Pela lógica defendida pelo lobby da legalização, o leitor deve estar imaginando que a Suécia venha a ser mais um país que legalizou as drogas, afinal, está obtendo todos os benefícios “vendidos” pelos defensores da liberação. Certo? Errado! E qual seria o modelo sueco? Ed Gogek explica:

“A Suécia direciona mais recursos públicos para enfrentar o abuso de drogas entre os países europeus, exceto os Países Baixos, gastando generosamente na prevenção de drogas em suas escolas e no tratamento para aqueles que precisam. Leis rigorosas sobre drogas são usadas não apenas para punição, mas para enviar uma forte mensagem antidrogas e para levar os abusadores de substâncias à recuperação. O sistema de justiça criminal é baseado fortemente no uso da liberdade condicional e em encaminhamentos para tratamento. (Sweden’s Successful Drug Policy: A review of the evidence United Nations Office on Drugs and Crime (Feb 2007).). O plano sueco é uma abordagem de três pontas: muita prevenção, leis rigorosas sobre drogas e foco na reabilitação. […] A lição que devemos aprender com a Suécia é que leis restritivas às drogas funcionam, desde que sejam parte de uma ampla abordagem de saúde pública.[8]

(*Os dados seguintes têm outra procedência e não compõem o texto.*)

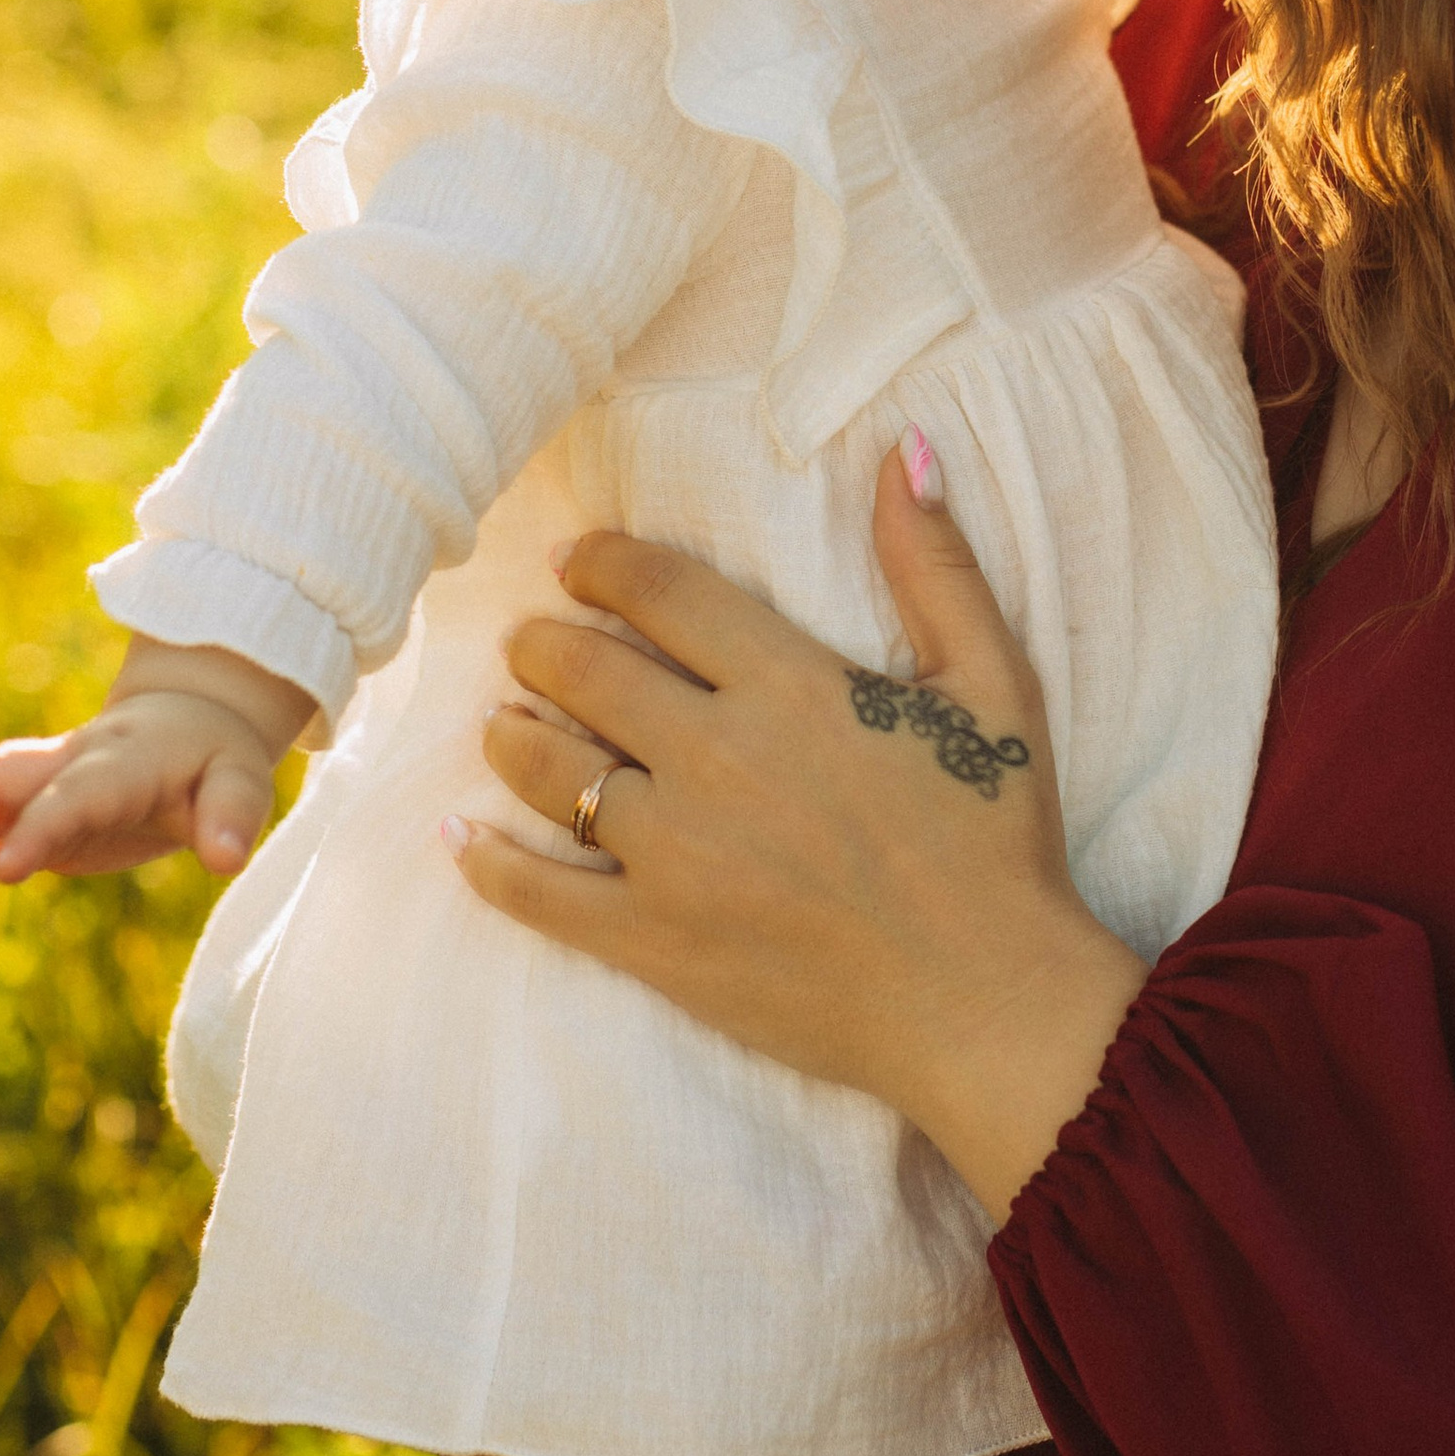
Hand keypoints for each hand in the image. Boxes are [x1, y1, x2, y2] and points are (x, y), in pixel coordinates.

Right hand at [0, 638, 312, 920]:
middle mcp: (65, 766)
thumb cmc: (215, 760)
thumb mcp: (241, 782)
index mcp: (118, 760)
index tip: (4, 871)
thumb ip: (233, 818)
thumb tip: (227, 860)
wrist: (186, 726)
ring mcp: (38, 787)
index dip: (38, 827)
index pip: (72, 795)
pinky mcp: (25, 812)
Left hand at [445, 437, 1147, 1216]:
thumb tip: (903, 451)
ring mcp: (676, 855)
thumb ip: (936, 564)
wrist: (985, 1003)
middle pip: (584, 670)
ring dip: (511, 735)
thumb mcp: (994, 684)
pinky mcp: (655, 942)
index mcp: (789, 684)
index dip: (601, 564)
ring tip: (504, 723)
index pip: (657, 591)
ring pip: (550, 769)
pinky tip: (459, 839)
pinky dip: (489, 863)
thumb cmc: (995, 840)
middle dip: (542, 644)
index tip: (576, 563)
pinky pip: (541, 894)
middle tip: (532, 642)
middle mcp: (717, 758)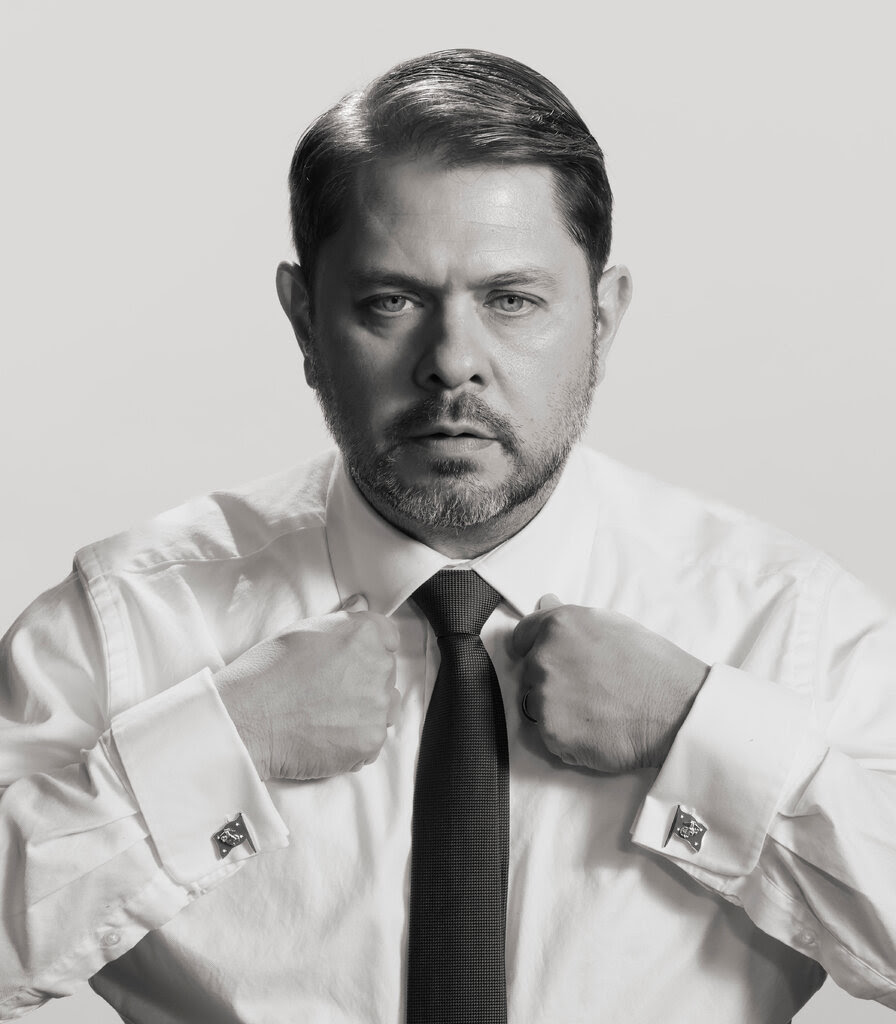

A análise das experiências de legalização em outros países deixa claro que esta política não tem o condão de entregar os resultados sociais prometidos pelos seus defensores, e mais do que isso: Não se está diante de um dilema de tudo ou nada! Há soluções fora da legalização, aliando repressão, prevenção e tratamento, e o exemplo sueco é prova disso.

* Lucas Gualtieri é Procurador da República. Ex-membro auxiliar do Procurador-Geral da República na Secretaria da Função Penal Originária no Supremo Tribunal Federal (2018). Membro Auxiliar da Procuradoria-Geral da República na Assessoria Jurídica Criminal no Superior Tribunal de Justiça. Coordenador do Grupo de Atuação Especial de Combate ao Crime Organizado do Ministério Público Federal em Minas Gerais. Pós-Graduado em Controle, Detecção e Repressão a Desvios de Recursos Públicos (UFLA); Pós-Graduado em Direito Público (UNIDERP). Bacharel em Direito pela Pontifícia Universidade Católica do Estado de Minas Gerais.

[1]Greenwald, G. (2009, April 2). Drug decriminalization in Portugal: Lessons for creating fair and successful drug policies. Cato Institute.

[2]European Monitoring Centre for Drugs and Drug Addiction (EMCDDA). (2013, May 27). Country overview: Portugal.

[3]Vale de Andrade, P. (2010). Drug decriminalization in Portugal. British Medical Journal, 341, c4554.

[4]KORF, Dirk. An open front door: the coffee  shop phenomenon in the  Netherlands.

[5]Collins, Larry. “Holland's Half-Baked Drug Experiment”. Foreign Affairs, vol. 78, no. 3, 1999, pp. 82–98.

[6]Foreign Affairs, vol. 78, no. 3, 1999.

[7]UNICEF Office of Research (2013) “Child well-being in rich countries: A comparative overview”. The United Nations Children’s Fund Peter Adamson.

[8] Gogek, Ed. Marijuana Debunked: A handbook for parents, pundits and politicians who want to know the case against legalization. InnerQuest Books. Edição do Kindle.